(EXCERPTED PASSAGE)
<<<<

The rest of this chapter examines the African experience of music censorship, as documented in Popular Music Censorship in Africa and elsewhere and locates it within broader censorial trends. It begins by examining the ‘norms’ of censorship in the west as outlined in previous works and continues by looking at the African experience under colonial and post-colonial rule. It then goes on to examine in more depth the characteristics of African music censorship, before ending by drawing out the implications of that experience for more general theories of music censorship.
Popular Music Censorship in Africa breaks new ground. It is important to note here that only comparatively recently has the history of music censorship been written about in the west1 in any systematic way. While accounts of individual acts of music censorship occasionally made the music and other press, only in the last fifteen years or so have attempts been made to offer overviews.2 In addition, despite the vital contribution of Afro-American music to popular music and the particular place that music has in African society (c/f Wilson Akpan, Chapter 6 below) the history of African music has not received anything like the coverage of music made in the west. When these factors are combined it comes as little surprise that there are comparatively few accounts of music censorship in Africa. It is in this context that Popular Music Censorship in Africa makes its contribution to our understanding of both the power of music and the attempts which are made to restrict that power.

>>>>

(DATA LISTING)
<<<<

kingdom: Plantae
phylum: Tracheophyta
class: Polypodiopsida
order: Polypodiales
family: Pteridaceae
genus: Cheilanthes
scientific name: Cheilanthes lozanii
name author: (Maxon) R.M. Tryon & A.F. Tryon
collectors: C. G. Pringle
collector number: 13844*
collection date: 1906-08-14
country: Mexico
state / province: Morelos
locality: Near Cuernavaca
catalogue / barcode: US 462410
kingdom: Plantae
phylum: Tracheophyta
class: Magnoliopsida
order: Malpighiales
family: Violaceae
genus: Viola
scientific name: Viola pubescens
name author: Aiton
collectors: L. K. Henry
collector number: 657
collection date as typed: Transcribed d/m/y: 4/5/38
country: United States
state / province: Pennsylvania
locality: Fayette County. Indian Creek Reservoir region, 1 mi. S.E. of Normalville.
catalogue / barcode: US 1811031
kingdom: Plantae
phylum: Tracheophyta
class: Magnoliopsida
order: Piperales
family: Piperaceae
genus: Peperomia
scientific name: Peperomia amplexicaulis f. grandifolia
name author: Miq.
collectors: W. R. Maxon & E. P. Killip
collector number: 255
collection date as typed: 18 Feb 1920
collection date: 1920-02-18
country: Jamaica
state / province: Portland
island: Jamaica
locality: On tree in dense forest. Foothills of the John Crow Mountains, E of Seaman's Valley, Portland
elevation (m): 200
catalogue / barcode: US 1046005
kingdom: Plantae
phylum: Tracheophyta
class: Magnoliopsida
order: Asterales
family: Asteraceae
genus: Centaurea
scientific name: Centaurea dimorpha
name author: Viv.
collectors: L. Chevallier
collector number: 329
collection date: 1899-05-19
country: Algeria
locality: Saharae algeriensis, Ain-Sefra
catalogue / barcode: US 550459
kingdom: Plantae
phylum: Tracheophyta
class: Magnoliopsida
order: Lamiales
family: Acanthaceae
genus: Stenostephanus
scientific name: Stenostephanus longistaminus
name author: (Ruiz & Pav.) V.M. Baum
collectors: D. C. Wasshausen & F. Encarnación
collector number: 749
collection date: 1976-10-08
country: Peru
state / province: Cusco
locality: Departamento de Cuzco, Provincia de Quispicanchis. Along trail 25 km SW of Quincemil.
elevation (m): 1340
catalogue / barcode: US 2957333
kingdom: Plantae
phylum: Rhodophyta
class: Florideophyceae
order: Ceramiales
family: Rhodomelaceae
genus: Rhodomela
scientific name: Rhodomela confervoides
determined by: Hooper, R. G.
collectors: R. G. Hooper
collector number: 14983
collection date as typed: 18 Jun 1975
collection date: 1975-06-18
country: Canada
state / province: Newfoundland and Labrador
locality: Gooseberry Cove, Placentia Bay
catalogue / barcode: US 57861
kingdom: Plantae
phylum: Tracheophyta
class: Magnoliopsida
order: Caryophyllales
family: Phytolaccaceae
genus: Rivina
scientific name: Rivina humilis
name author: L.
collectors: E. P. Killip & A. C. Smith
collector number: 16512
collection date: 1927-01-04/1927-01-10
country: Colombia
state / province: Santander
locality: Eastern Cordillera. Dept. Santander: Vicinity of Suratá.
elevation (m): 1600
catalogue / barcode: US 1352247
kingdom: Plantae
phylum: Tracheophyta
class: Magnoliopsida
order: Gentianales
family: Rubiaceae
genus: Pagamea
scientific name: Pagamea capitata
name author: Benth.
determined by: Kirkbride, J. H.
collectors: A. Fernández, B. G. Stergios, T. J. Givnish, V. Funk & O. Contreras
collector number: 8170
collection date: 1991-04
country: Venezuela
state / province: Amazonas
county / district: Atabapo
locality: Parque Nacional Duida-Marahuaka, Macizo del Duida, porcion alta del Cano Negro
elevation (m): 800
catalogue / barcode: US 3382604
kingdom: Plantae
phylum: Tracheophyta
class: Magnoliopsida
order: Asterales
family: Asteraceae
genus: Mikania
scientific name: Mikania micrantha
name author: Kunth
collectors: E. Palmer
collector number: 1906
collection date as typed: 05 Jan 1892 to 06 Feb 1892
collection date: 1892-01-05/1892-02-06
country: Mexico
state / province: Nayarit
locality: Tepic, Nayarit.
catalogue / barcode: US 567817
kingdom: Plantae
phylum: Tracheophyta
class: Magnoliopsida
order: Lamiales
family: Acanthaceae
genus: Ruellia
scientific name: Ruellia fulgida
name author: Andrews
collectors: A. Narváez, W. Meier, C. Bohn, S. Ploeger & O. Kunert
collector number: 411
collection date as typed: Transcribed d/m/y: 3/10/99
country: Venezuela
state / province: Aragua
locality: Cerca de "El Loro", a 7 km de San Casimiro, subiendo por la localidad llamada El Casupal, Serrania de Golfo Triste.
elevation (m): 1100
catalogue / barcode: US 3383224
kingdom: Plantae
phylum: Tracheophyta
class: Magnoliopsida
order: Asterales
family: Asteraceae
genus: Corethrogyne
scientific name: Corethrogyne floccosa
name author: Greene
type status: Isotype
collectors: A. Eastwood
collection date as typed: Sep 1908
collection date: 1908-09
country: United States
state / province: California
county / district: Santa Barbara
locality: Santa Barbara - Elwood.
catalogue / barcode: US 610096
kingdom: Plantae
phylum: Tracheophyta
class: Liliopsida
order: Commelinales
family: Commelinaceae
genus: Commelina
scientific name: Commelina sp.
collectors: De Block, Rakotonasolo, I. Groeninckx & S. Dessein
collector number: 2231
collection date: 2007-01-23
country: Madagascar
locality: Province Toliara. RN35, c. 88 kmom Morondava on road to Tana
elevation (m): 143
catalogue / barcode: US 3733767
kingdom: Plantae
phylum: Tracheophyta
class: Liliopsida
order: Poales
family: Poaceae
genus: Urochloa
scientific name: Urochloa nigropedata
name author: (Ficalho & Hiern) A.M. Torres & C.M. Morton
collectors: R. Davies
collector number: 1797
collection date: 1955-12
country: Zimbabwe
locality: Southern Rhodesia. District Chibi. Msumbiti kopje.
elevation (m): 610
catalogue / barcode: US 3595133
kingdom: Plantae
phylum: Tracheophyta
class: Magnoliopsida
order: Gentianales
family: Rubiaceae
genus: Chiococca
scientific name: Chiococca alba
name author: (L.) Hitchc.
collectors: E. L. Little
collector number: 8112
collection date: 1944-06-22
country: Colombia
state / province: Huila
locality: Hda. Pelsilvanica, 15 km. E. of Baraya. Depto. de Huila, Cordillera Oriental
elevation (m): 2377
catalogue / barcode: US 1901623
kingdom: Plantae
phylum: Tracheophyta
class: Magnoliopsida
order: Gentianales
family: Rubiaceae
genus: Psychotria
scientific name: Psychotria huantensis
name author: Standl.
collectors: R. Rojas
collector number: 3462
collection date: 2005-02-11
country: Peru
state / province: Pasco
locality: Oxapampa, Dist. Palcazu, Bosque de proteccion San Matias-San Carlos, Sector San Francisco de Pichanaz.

>>>>

(WHAT THE EXERCISE ASKS) In the excerpt on music censorship in Africa above, translate this sentence into Spanish: "When these factors are combined it comes as little surprise that there are comparatively few accounts of music censorship in Africa."

(REPLY TO THE TASK) Cuando se combinan estos factores, no sorprende demasiado que haya comparativamente pocos relatos sobre la censura musical en África.